Madoui v. Algeria
Legal Relevance
Keywords: Juridical Personality | Refusal to Disclose Fate | Relatives as Victims | Right to Know the Truth | Effective Remedy | Duty to Investigate | Burden of Proof | Deprivation of Liberty | Judicial Protection
Themes: Justice and Truth | Characteristics of the Crime
The Committee made a finding of inhuman treatment with respect to the victim's disappearance. It also made a finding of inhuman treatment with respect to the victim’s mother, noting the anguish and distress that the disappearance caused her. The Committee also held that the victim's arrest and subsequent incommunicado detention were arbitrary and illegal, finding a violation of the victim's right to liberty and security. Finally, the Committee found a violation of the victim's right to be recognised as a person before the law, recalling that if a person is arrested by the authorities and there is subsequently no news of their fate, the authorities’ failure to provide information effectively places the disappeared person outside the protection of the law.
Judgment Date
October 28, 2008
Country
Algeria
Judicial Body
Human Rights Committee
Articles violated
Article 2(3) [ICCPR], Article 7 [ICCPR], Article 9 [ICCPR], Article 16 [ICCPR]
Facts of the Case
In March 1997, Mr. Menouar Madoui was arrested and detained by gendarmes for failure to produce identity documents during a check. He was released after being held for 13 days at the gendarmerie. In May 1997, the police, the army and the gendarmerie carried out a sweeping operation, searching houses and making many arrests. On that day, Mr. Madoui went to the main mosque and never returned home. The next day Mr. Madoui's mother went to look for him, and was told that the day before four men had been arrested by plain-clothed police outside the mosque, and that they were handcuffed and put in an unmarked car. Mr. Madoui's mother asked a number of authorities about her son's whereabouts without obtaining any useful information, until a member of the legitimate defence group told her that he was being held at the operational command headquarters.
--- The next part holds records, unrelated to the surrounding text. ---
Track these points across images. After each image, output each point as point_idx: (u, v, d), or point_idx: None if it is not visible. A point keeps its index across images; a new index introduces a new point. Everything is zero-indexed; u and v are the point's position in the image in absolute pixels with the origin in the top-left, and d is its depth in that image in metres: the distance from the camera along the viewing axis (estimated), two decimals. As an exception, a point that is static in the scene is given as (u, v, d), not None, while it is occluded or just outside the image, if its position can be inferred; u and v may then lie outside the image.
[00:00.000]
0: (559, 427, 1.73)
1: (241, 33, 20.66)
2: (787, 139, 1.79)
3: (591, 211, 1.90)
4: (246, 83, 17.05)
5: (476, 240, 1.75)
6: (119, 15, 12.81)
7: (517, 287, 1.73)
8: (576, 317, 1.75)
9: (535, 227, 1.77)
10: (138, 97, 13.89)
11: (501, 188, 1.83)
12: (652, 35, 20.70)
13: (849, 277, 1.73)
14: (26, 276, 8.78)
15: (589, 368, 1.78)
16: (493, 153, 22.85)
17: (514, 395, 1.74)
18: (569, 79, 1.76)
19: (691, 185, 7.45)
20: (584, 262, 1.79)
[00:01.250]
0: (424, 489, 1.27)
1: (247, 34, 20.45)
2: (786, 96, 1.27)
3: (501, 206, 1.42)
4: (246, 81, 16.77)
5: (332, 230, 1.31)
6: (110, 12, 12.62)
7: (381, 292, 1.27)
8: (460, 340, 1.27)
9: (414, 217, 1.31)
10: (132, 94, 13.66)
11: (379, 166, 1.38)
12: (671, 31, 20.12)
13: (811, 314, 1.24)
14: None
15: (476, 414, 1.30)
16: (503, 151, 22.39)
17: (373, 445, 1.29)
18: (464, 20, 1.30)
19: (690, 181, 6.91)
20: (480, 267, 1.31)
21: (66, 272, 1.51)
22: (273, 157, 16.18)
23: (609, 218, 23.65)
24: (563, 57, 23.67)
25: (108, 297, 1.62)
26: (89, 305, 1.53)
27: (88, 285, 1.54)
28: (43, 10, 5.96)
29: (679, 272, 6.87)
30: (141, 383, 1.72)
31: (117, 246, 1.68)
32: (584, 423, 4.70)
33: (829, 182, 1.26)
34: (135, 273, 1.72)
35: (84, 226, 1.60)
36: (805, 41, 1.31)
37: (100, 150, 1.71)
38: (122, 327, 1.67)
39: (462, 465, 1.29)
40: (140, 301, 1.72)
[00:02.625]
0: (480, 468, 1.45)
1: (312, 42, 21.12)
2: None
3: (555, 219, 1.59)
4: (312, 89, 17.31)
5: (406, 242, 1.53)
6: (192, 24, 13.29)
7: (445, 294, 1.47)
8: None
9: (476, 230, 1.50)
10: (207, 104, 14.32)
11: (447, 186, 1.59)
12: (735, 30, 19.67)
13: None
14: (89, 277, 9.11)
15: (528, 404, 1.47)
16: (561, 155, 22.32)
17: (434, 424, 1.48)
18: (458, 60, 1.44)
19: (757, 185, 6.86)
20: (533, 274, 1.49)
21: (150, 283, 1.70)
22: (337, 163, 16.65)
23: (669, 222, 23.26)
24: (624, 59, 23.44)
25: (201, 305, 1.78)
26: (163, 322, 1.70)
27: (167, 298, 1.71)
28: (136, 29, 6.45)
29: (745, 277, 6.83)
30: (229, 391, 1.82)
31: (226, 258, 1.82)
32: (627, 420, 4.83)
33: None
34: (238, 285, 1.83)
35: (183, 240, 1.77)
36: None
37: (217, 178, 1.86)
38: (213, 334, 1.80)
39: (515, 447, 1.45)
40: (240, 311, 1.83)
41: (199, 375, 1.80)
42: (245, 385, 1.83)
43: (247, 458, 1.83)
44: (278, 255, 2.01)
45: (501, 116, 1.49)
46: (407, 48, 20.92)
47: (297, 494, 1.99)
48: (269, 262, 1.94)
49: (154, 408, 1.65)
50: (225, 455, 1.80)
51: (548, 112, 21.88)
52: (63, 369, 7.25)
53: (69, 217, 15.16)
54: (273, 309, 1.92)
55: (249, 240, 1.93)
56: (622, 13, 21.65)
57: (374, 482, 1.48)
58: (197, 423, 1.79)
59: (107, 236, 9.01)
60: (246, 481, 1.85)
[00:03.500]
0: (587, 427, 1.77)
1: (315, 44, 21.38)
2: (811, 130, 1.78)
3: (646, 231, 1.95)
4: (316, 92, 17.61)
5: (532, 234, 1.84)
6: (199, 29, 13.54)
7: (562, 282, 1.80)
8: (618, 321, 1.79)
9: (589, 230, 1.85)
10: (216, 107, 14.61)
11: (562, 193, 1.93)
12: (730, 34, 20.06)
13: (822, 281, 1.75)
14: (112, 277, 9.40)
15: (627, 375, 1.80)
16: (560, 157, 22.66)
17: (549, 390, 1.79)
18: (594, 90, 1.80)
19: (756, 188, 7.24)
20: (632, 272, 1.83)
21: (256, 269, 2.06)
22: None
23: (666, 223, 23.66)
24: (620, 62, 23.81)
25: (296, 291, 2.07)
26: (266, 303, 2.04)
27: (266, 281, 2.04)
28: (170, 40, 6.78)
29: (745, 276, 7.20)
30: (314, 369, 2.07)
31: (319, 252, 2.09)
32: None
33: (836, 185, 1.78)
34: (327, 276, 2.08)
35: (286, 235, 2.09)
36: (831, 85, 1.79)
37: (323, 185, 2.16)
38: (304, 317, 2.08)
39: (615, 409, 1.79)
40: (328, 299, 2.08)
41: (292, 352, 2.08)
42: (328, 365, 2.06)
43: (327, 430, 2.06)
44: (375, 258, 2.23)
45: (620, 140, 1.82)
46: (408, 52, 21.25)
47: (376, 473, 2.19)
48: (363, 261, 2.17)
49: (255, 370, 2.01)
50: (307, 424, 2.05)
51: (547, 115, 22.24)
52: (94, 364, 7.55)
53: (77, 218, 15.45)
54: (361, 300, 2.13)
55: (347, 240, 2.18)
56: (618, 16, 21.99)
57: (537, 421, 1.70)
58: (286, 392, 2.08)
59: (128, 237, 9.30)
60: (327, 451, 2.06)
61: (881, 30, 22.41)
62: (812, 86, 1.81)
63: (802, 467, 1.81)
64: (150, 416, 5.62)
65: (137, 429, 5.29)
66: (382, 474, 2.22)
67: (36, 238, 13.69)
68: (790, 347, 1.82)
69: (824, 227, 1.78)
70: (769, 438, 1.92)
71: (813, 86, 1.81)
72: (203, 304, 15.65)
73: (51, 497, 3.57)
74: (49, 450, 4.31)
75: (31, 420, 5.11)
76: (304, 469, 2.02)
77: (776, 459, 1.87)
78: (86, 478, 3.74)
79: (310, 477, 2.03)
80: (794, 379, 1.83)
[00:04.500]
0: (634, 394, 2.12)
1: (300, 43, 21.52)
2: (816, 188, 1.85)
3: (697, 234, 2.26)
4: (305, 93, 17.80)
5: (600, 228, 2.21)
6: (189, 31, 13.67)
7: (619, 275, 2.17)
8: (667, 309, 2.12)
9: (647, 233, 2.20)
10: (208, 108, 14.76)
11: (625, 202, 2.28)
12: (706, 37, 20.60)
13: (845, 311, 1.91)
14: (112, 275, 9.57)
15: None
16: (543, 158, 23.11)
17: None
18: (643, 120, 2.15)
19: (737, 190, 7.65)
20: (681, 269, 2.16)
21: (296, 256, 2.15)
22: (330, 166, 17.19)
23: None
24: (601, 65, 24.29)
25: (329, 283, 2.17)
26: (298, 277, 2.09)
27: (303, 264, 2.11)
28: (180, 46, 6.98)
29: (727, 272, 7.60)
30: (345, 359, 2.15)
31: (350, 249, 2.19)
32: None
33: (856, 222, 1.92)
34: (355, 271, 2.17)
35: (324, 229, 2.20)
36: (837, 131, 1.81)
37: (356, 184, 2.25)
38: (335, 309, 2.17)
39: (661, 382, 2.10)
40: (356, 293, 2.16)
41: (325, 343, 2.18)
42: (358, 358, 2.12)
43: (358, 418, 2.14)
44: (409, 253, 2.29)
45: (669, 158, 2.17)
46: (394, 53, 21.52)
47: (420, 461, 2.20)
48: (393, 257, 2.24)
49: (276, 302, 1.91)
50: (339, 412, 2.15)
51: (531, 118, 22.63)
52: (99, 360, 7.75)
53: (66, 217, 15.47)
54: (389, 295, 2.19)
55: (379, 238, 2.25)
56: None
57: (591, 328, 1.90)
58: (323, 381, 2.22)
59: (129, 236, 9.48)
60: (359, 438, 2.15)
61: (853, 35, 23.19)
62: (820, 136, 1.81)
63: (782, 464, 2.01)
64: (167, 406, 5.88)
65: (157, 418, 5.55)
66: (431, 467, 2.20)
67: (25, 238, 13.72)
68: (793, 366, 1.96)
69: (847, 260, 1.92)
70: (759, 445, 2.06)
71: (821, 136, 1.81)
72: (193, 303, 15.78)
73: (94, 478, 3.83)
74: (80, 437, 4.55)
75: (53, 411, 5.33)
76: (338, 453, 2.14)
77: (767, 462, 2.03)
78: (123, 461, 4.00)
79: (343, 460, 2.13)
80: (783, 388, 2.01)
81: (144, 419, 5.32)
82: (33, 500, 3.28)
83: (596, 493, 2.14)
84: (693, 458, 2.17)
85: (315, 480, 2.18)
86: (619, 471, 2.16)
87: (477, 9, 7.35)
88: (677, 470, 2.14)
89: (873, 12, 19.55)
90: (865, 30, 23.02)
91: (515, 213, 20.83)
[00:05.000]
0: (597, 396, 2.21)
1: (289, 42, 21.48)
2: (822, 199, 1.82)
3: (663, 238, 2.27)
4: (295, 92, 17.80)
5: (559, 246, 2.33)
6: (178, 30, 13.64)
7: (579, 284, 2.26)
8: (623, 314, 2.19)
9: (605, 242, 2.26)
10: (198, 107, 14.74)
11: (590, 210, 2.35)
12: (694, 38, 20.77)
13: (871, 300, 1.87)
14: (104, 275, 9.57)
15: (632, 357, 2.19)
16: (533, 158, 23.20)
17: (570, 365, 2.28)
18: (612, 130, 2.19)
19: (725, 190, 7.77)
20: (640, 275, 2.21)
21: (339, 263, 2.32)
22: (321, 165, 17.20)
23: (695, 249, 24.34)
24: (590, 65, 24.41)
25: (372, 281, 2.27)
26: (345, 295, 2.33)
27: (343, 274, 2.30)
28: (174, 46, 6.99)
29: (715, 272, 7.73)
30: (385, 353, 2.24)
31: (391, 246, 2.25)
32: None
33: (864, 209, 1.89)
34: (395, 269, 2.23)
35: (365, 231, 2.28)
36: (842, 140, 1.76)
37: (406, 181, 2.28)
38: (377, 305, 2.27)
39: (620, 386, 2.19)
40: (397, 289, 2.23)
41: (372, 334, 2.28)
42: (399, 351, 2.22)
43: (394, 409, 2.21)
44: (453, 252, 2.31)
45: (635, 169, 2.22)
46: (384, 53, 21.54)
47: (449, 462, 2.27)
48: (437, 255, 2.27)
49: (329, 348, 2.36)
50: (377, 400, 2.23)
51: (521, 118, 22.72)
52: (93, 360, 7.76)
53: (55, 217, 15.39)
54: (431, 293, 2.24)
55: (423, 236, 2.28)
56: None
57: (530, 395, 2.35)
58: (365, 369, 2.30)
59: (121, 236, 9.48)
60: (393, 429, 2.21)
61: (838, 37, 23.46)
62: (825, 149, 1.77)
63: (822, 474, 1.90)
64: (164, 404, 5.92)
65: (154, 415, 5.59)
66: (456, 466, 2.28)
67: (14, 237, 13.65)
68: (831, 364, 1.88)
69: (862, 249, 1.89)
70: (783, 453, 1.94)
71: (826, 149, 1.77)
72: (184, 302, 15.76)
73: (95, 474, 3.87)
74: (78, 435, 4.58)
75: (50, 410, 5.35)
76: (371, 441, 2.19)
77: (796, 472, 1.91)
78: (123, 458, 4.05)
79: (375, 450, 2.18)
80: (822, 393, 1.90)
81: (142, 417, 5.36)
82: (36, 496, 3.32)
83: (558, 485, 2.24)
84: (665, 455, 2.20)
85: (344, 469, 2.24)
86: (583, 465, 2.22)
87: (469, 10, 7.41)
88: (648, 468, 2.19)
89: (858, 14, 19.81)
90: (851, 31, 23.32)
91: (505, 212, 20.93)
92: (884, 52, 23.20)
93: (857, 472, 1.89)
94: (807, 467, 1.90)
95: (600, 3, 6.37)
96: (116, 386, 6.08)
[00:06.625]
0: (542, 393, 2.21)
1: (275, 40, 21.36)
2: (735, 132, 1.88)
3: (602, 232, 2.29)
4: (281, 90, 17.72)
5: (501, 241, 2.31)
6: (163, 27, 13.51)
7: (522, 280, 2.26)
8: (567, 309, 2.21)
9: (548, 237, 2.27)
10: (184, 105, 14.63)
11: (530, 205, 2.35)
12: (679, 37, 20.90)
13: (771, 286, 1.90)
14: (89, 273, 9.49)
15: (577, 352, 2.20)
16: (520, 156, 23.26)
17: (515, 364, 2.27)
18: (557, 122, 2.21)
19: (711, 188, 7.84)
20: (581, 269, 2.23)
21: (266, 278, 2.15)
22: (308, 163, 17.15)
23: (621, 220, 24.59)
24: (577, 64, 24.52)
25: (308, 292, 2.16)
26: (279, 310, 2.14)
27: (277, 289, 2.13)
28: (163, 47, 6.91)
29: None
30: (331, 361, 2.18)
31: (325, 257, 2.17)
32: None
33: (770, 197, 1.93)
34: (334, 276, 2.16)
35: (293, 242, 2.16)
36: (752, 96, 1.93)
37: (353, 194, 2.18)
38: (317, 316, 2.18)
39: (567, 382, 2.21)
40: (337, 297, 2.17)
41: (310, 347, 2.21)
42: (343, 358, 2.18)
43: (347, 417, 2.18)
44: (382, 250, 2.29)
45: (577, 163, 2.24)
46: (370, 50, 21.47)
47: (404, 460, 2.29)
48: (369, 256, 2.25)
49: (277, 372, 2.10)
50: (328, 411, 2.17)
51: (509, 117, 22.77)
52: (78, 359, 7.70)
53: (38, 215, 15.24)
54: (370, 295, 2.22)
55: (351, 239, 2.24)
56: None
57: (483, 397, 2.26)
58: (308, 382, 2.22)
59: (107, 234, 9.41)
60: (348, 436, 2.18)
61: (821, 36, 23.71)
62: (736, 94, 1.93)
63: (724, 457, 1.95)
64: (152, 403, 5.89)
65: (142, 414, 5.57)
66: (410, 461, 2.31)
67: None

Mr. Madoui's mother went there every day to try to see him, but every day the officers gave her a different answer. After forty days, she was told that Mr. Madoui would probably be released the following day, but a senior officer threatened her to leave and beat her. An investigation into the disappearance was launched but later closed in January 2000. Over the years, Mr. Madoui's family was told by a number of witnesses that he had been held in prison, but was never allowed a visiting permit.